AIM OF THE EXERCISE
Read through the lines below and copy the ones holding the string "Hooks".

[[ SUPPLIED RECORDS open ]]

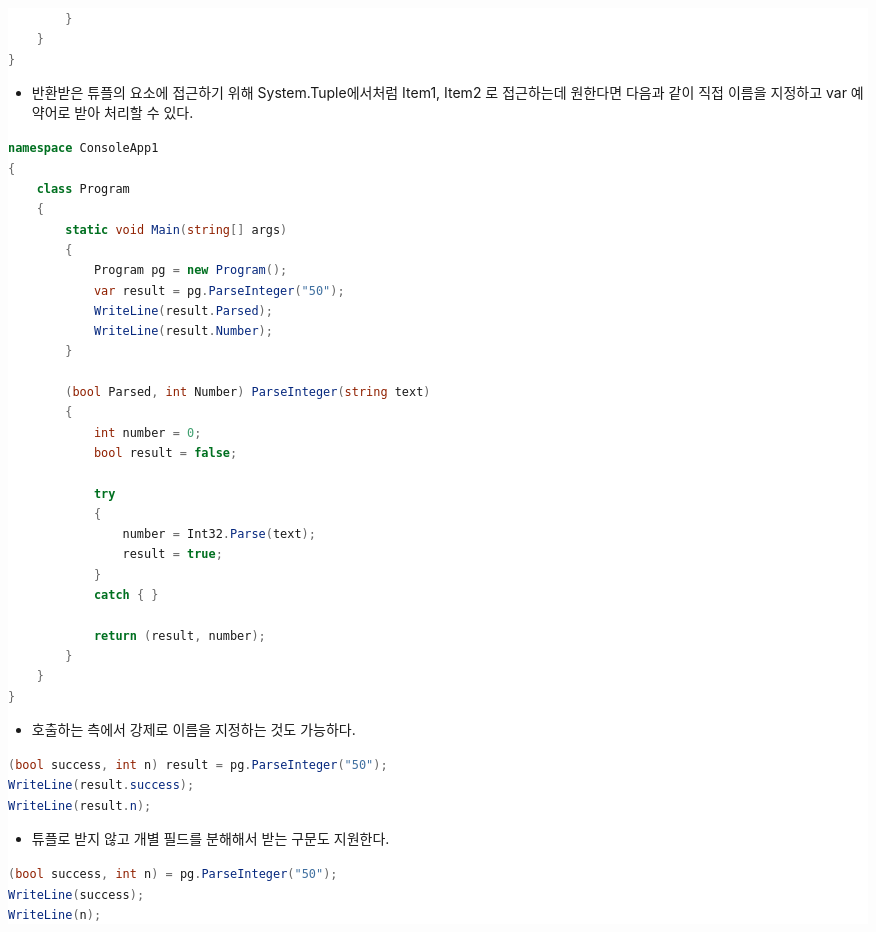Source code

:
 ```cs
        }
    }
}
```

* 반환받은 튜플의 요소에 접근하기 위해 System.Tuple에서처럼 Item1, Item2 로 접근하는데 원한다면 다음과 같이 직접 이름을 지정하고 var 예약어로 받아 처리할 수 있다.

```cs
namespace ConsoleApp1
{
    class Program
    {
        static void Main(string[] args)
        {
            Program pg = new Program();
            var result = pg.ParseInteger("50");
            WriteLine(result.Parsed);
            WriteLine(result.Number);
        }

        (bool Parsed, int Number) ParseInteger(string text)
        {
            int number = 0;
            bool result = false;

            try
            {
                number = Int32.Parse(text);
                result = true;
            }
            catch { }

            return (result, number);
        }
    }
}
```

* 호출하는 측에서 강제로 이름을 지정하는 것도 가능하다.

```cs
(bool success, int n) result = pg.ParseInteger("50");
WriteLine(result.success);
WriteLine(result.n);
```

* 튜플로 받지 않고 개별 필드를 분해해서 받는 구문도 지원한다.

```cs
(bool success, int n) = pg.ParseInteger("50");
WriteLine(success);
WriteLine(n);
```
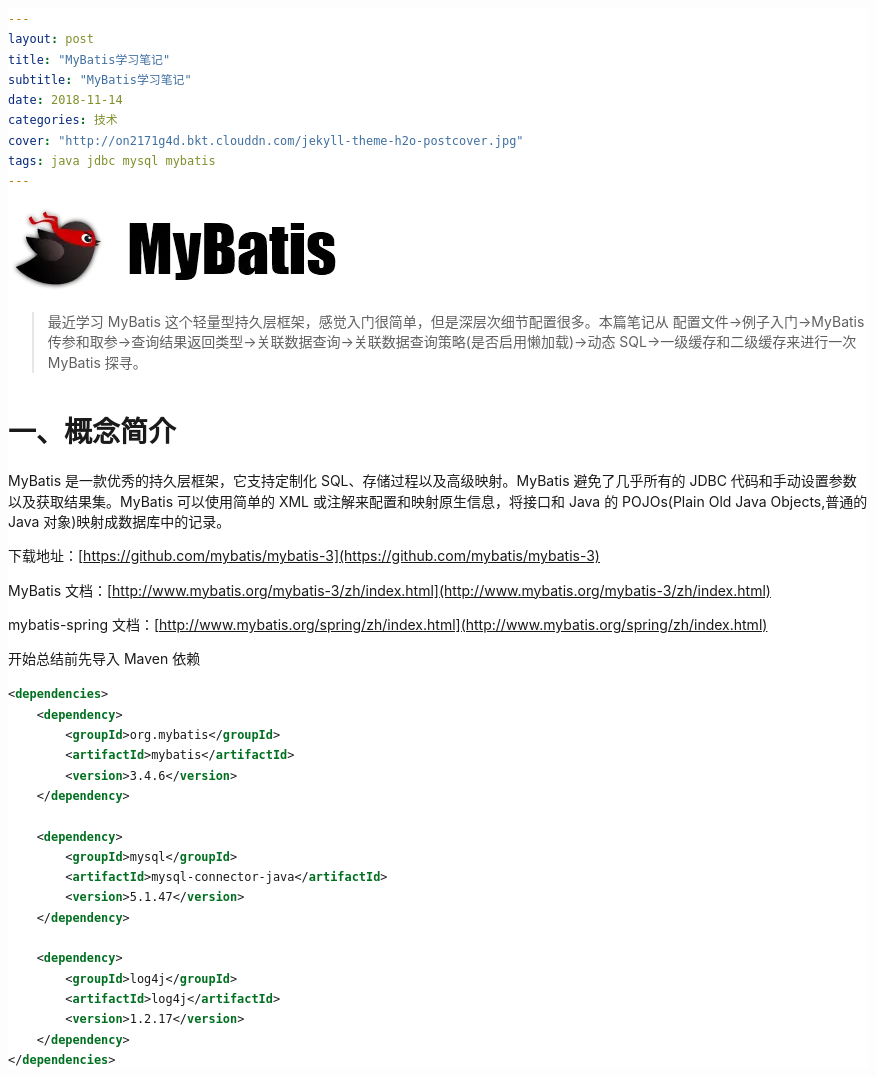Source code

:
 ```yaml
---
layout: post
title: "MyBatis学习笔记"
subtitle: "MyBatis学习笔记"
date: 2018-11-14
categories: 技术
cover: "http://on2171g4d.bkt.clouddn.com/jekyll-theme-h2o-postcover.jpg"
tags: java jdbc mysql mybatis
---
```


![](/assets/img/2018-11-14/4322526-ad4a0e421696f4c8.webp)

> 最近学习 MyBatis 这个轻量型持久层框架，感觉入门很简单，但是深层次细节配置很多。本篇笔记从 配置文件->例子入门->MyBatis 传参和取参->查询结果返回类型->关联数据查询->关联数据查询策略(是否启用懒加载)->动态 SQL->一级缓存和二级缓存来进行一次 MyBatis 探寻。

# 一、概念简介

MyBatis 是一款优秀的持久层框架，它支持定制化 SQL、存储过程以及高级映射。MyBatis 避免了几乎所有的 JDBC 代码和手动设置参数以及获取结果集。MyBatis 可以使用简单的 XML 或注解来配置和映射原生信息，将接口和 Java 的 POJOs(Plain Old Java Objects,普通的 Java 对象)映射成数据库中的记录。

下载地址：[https://github.com/mybatis/mybatis-3](https://github.com/mybatis/mybatis-3)

MyBatis 文档：[http://www.mybatis.org/mybatis-3/zh/index.html](http://www.mybatis.org/mybatis-3/zh/index.html)

mybatis-spring 文档：[http://www.mybatis.org/spring/zh/index.html](http://www.mybatis.org/spring/zh/index.html)

开始总结前先导入 Maven 依赖

```xml
<dependencies>
	<dependency>
		<groupId>org.mybatis</groupId>
		<artifactId>mybatis</artifactId>
		<version>3.4.6</version>
	</dependency>

	<dependency>
		<groupId>mysql</groupId>
		<artifactId>mysql-connector-java</artifactId>
		<version>5.1.47</version>
	</dependency>

	<dependency>
		<groupId>log4j</groupId>
		<artifactId>log4j</artifactId>
		<version>1.2.17</version>
	</dependency>
</dependencies>
```
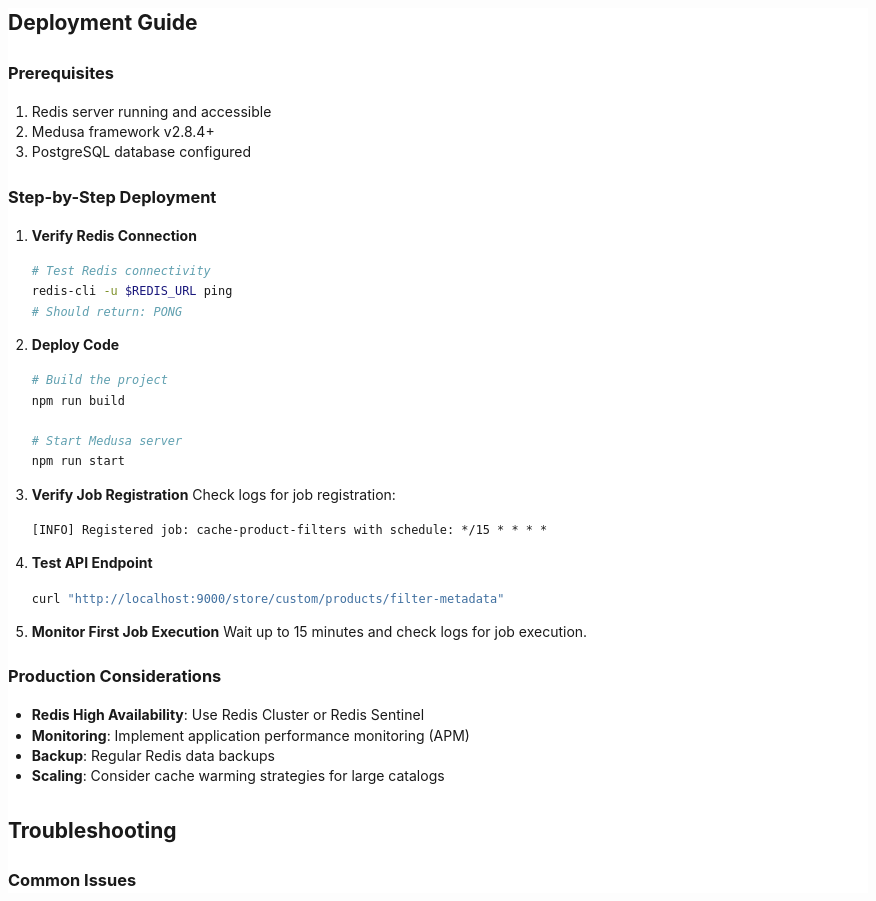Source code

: ## Deployment Guide

### Prerequisites

1. Redis server running and accessible
2. Medusa framework v2.8.4+
3. PostgreSQL database configured

### Step-by-Step Deployment

1. **Verify Redis Connection**

   ```bash
   # Test Redis connectivity
   redis-cli -u $REDIS_URL ping
   # Should return: PONG
   ```

2. **Deploy Code**

   ```bash
   # Build the project
   npm run build

   # Start Medusa server
   npm run start
   ```

3. **Verify Job Registration**
   Check logs for job registration:

   ```
   [INFO] Registered job: cache-product-filters with schedule: */15 * * * *
   ```

4. **Test API Endpoint**

   ```bash
   curl "http://localhost:9000/store/custom/products/filter-metadata"
   ```

5. **Monitor First Job Execution**
   Wait up to 15 minutes and check logs for job execution.

### Production Considerations

- **Redis High Availability**: Use Redis Cluster or Redis Sentinel
- **Monitoring**: Implement application performance monitoring (APM)
- **Backup**: Regular Redis data backups
- **Scaling**: Consider cache warming strategies for large catalogs

## Troubleshooting

### Common Issues


  [contextKey: string]: FilterOptions;
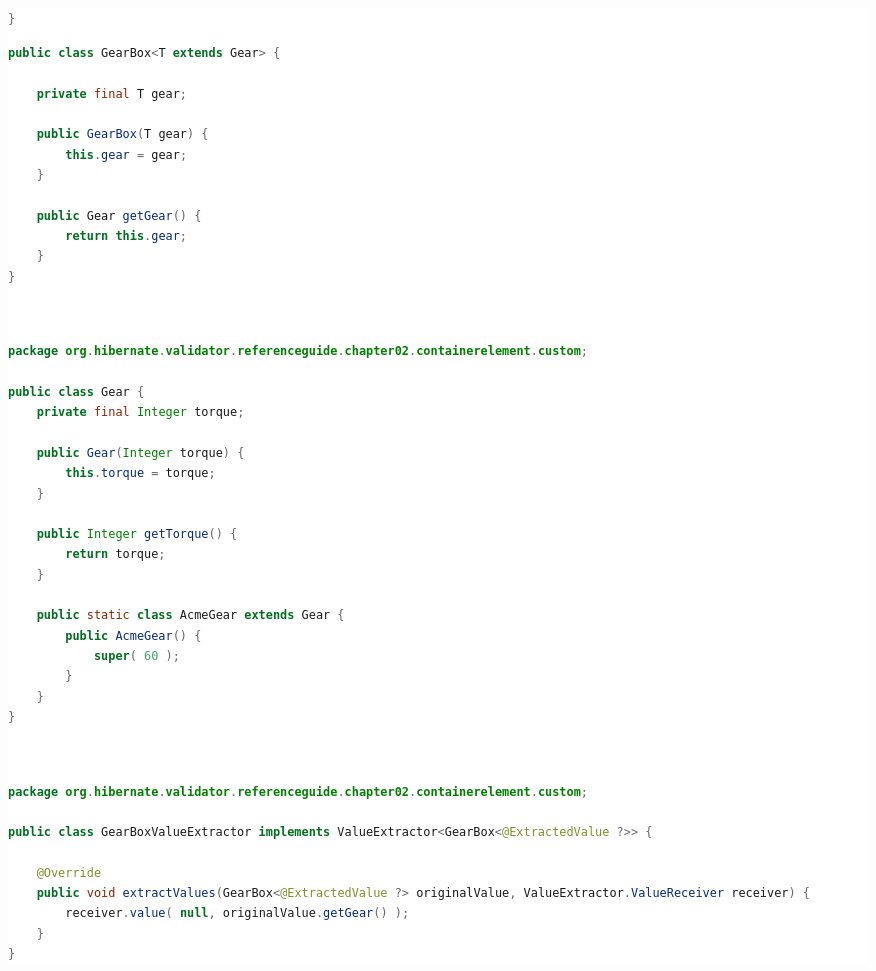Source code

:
 ``` java
}
```

``` java
public class GearBox<T extends Gear> {

    private final T gear;

    public GearBox(T gear) {
        this.gear = gear;
    }

    public Gear getGear() {
        return this.gear;
    }
}
```

``` java


package org.hibernate.validator.referenceguide.chapter02.containerelement.custom;

public class Gear {
    private final Integer torque;

    public Gear(Integer torque) {
        this.torque = torque;
    }

    public Integer getTorque() {
        return torque;
    }

    public static class AcmeGear extends Gear {
        public AcmeGear() {
            super( 60 );
        }
    }
}

```

```java


package org.hibernate.validator.referenceguide.chapter02.containerelement.custom;

public class GearBoxValueExtractor implements ValueExtractor<GearBox<@ExtractedValue ?>> {

    @Override
    public void extractValues(GearBox<@ExtractedValue ?> originalValue, ValueExtractor.ValueReceiver receiver) {
        receiver.value( null, originalValue.getGear() );
    }
}

```
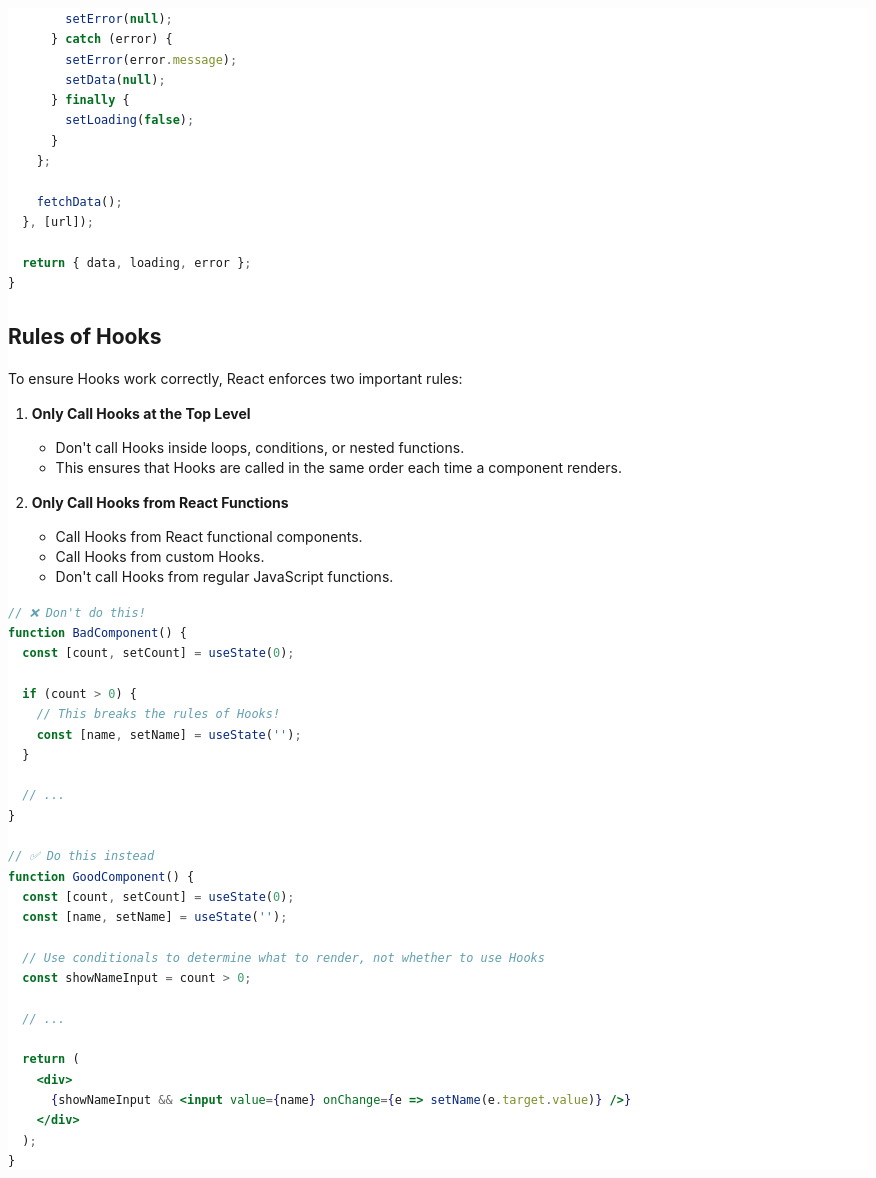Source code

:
 ```jsx
        setError(null);
      } catch (error) {
        setError(error.message);
        setData(null);
      } finally {
        setLoading(false);
      }
    };
    
    fetchData();
  }, [url]);
  
  return { data, loading, error };
}
```

## Rules of Hooks

To ensure Hooks work correctly, React enforces two important rules:

1. **Only Call Hooks at the Top Level**
   - Don't call Hooks inside loops, conditions, or nested functions.
   - This ensures that Hooks are called in the same order each time a component renders.

2. **Only Call Hooks from React Functions**
   - Call Hooks from React functional components.
   - Call Hooks from custom Hooks.
   - Don't call Hooks from regular JavaScript functions.

```jsx
// ❌ Don't do this!
function BadComponent() {
  const [count, setCount] = useState(0);
  
  if (count > 0) {
    // This breaks the rules of Hooks!
    const [name, setName] = useState('');
  }
  
  // ...
}

// ✅ Do this instead
function GoodComponent() {
  const [count, setCount] = useState(0);
  const [name, setName] = useState('');
  
  // Use conditionals to determine what to render, not whether to use Hooks
  const showNameInput = count > 0;
  
  // ...
  
  return (
    <div>
      {showNameInput && <input value={name} onChange={e => setName(e.target.value)} />}
    </div>
  );
}
```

[[ SUPPLIED RECORDS closed ]]

RESULT OF THIS EXERCISE
## Rules of Hooks
To ensure Hooks work correctly, React enforces two important rules:
1. **Only Call Hooks at the Top Level**
   - Don't call Hooks inside loops, conditions, or nested functions.
   - This ensures that Hooks are called in the same order each time a component renders.
2. **Only Call Hooks from React Functions**
   - Call Hooks from React functional components.
   - Call Hooks from custom Hooks.
   - Don't call Hooks from regular JavaScript functions.
    // This breaks the rules of Hooks!
  // Use conditionals to determine what to render, not whether to use Hooks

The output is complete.